Thanks kahm, that was enlightening.
Its easy to validate swap partitions as write intensive, considering that every running process may buffer its volatile data into it, refreshing it every now and then - when streaming encoded music, for example, this is happening in a rather high frequency, if part of it is decoded in your flash partition. So my guess is that the warning should be taken serious.
On the other hand, if you are trying to do a memory intensive task, it could be the only way to activate a swap partition to get it done. Then one should not forget to erase the swap partition afterwards, since Cacko mounts any existing swaps at boot time and this could be forgotten easily.

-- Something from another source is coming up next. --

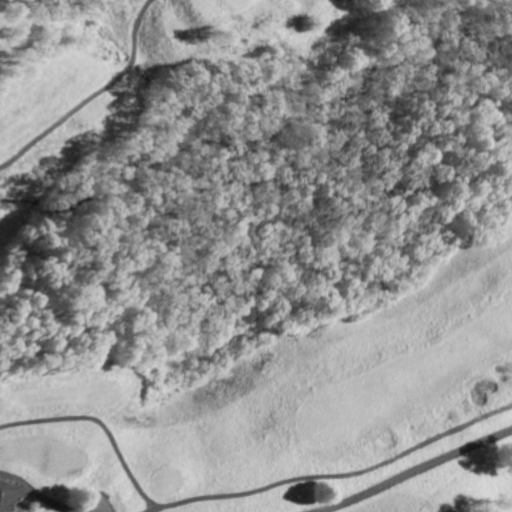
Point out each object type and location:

A less critical way to poke some memory out of the Z is to stop the qeserver-threads when you actually don't need them (you will see which Qtopia programs run without them, once they are stopped). On my C700, I found this the only way to comfortably use zeditor and compile Java source with Kopi in QConsole at once. If you stop your running qeservers, however, you have to restart them with the zaurus user and qpe group as command line parameters, when you need them again:
$ qeserver zaurus qpe
If you need them for system administration tasks, like changing your tab configuration with the "Tab Setting" application, you should start a qeserver as root, but give it the same user and group parameters as shown above. Personally, I'm using a toggle script for this which can be triggered from a desktop icon.